§ WORK TO BE COMPLETED
Beginning with the line that holds "ground up with the mobile assumption in mind.", set down each line of the data below through the very last, exactly as given, and nothing beyond that.

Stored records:
▬▬▬▬▬▬
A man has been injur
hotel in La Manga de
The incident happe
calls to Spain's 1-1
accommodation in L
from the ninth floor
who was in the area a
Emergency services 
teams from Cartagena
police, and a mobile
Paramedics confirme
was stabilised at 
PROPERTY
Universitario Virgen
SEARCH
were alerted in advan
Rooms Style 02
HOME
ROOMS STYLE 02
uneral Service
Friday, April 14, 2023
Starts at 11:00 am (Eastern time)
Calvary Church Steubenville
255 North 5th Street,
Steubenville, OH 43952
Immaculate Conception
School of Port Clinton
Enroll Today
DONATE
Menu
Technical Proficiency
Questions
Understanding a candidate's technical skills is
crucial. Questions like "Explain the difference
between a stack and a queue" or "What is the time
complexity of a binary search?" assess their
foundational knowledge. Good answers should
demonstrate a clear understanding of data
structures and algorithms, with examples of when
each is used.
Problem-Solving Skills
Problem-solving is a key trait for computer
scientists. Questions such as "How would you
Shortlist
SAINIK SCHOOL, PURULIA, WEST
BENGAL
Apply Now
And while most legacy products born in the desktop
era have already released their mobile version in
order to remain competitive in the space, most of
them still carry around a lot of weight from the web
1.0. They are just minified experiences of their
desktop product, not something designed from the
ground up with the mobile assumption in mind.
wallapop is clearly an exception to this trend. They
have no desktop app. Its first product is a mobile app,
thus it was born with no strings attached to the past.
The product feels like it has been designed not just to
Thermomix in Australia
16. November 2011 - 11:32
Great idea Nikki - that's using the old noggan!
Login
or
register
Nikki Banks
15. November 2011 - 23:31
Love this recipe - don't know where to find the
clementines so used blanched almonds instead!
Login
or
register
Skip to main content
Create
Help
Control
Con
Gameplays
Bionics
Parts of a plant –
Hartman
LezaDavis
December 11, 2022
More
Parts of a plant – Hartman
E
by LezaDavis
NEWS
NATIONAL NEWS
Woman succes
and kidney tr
▬▬▬▬▬▬
§ WRITTEN SOLUTION
ground up with the mobile assumption in mind.
wallapop is clearly an exception to this trend. They
have no desktop app. Its first product is a mobile app,
thus it was born with no strings attached to the past.
The product feels like it has been designed not just to
Thermomix in Australia
16. November 2011 - 11:32
Great idea Nikki - that's using the old noggan!
Login
or
register
Nikki Banks
15. November 2011 - 23:31
Love this recipe - don't know where to find the
clementines so used blanched almonds instead!
Login
or
register
Skip to main content
Create
Help
Control
Con
Gameplays
Bionics
Parts of a plant –
Hartman
LezaDavis
December 11, 2022
More
Parts of a plant – Hartman
E
by LezaDavis
NEWS
NATIONAL NEWS
Woman succes
and kidney tr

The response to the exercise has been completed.